Using the records below, give again exactly the lines from the line that contains "如果一个场景只包含 2D 变换，那么它不需要透视相机，因此会使用平行相机，这不会渲染" through the line that contains "### 向场景添加透视相机:使用。setCamera()", both ends included, and only those.

*** Records supplied Section Begins ***

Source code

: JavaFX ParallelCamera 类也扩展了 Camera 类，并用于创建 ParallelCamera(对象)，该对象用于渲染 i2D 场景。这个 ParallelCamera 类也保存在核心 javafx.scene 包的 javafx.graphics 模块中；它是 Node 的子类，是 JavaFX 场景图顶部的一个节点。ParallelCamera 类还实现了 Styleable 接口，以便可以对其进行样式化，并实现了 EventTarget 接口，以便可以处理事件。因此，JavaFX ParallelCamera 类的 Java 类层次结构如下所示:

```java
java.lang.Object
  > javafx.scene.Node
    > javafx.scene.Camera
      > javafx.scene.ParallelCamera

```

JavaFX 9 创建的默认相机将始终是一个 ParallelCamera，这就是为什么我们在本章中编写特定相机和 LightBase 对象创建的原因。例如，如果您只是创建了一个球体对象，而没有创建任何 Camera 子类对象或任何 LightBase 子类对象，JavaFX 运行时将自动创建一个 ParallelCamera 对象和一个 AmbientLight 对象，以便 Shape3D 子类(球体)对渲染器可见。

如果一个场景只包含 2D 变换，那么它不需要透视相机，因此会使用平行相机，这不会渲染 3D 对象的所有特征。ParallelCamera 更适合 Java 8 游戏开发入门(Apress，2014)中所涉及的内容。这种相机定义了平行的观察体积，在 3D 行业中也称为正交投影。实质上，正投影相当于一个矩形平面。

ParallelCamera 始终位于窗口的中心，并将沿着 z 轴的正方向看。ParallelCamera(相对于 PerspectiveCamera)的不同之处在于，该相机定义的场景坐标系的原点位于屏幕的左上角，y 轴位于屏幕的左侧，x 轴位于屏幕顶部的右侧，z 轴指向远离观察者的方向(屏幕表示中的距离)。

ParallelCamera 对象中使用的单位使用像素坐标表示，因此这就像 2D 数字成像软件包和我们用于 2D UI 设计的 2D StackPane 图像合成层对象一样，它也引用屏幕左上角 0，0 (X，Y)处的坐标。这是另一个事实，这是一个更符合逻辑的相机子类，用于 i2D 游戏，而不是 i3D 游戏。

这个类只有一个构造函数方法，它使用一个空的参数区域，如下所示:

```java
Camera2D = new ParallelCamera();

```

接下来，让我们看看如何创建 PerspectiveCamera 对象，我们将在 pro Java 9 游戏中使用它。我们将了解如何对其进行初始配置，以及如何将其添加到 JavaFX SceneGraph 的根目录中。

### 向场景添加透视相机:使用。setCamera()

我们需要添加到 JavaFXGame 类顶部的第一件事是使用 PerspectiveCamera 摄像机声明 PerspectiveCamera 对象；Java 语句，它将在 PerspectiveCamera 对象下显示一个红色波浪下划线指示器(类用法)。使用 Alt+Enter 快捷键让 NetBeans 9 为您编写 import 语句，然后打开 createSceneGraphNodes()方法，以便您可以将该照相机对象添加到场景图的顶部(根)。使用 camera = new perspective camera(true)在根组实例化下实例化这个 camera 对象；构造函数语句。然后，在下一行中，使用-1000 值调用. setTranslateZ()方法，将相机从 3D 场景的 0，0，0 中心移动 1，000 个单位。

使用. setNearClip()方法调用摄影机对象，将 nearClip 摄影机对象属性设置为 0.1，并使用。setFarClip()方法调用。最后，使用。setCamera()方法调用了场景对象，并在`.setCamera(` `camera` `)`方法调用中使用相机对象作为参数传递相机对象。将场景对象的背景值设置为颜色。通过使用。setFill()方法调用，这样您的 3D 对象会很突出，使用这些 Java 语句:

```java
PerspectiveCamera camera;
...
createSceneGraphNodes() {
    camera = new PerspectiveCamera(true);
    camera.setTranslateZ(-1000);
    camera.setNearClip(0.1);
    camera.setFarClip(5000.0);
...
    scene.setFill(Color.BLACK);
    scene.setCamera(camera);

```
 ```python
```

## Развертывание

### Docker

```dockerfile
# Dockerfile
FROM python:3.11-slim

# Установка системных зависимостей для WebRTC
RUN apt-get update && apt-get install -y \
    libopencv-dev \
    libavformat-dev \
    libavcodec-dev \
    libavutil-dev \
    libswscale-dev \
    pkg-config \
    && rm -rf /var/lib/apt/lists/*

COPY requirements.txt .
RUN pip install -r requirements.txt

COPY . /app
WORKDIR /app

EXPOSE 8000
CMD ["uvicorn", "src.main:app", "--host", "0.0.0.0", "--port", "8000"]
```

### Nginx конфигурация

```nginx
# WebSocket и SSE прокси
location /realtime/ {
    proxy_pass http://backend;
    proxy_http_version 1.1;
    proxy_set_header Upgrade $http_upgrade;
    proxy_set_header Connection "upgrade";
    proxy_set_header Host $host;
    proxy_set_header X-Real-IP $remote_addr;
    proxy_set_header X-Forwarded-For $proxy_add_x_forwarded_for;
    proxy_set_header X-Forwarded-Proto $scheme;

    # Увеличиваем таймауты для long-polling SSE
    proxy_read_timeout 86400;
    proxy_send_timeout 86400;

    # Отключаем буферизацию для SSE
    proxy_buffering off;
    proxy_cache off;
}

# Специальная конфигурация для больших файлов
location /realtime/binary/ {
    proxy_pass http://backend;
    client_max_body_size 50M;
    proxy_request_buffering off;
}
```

*** Records supplied Section Ends ***

- Answer to this exercise
如果一个场景只包含 2D 变换，那么它不需要透视相机，因此会使用平行相机，这不会渲染 3D 对象的所有特征。ParallelCamera 更适合 Java 8 游戏开发入门(Apress，2014)中所涉及的内容。这种相机定义了平行的观察体积，在 3D 行业中也称为正交投影。实质上，正投影相当于一个矩形平面。

ParallelCamera 始终位于窗口的中心，并将沿着 z 轴的正方向看。ParallelCamera(相对于 PerspectiveCamera)的不同之处在于，该相机定义的场景坐标系的原点位于屏幕的左上角，y 轴位于屏幕的左侧，x 轴位于屏幕顶部的右侧，z 轴指向远离观察者的方向(屏幕表示中的距离)。

ParallelCamera 对象中使用的单位使用像素坐标表示，因此这就像 2D 数字成像软件包和我们用于 2D UI 设计的 2D StackPane 图像合成层对象一样，它也引用屏幕左上角 0，0 (X，Y)处的坐标。这是另一个事实，这是一个更符合逻辑的相机子类，用于 i2D 游戏，而不是 i3D 游戏。

这个类只有一个构造函数方法，它使用一个空的参数区域，如下所示:

```java
Camera2D = new ParallelCamera();

```

接下来，让我们看看如何创建 PerspectiveCamera 对象，我们将在 pro Java 9 游戏中使用它。我们将了解如何对其进行初始配置，以及如何将其添加到 JavaFX SceneGraph 的根目录中。

### 向场景添加透视相机:使用。setCamera()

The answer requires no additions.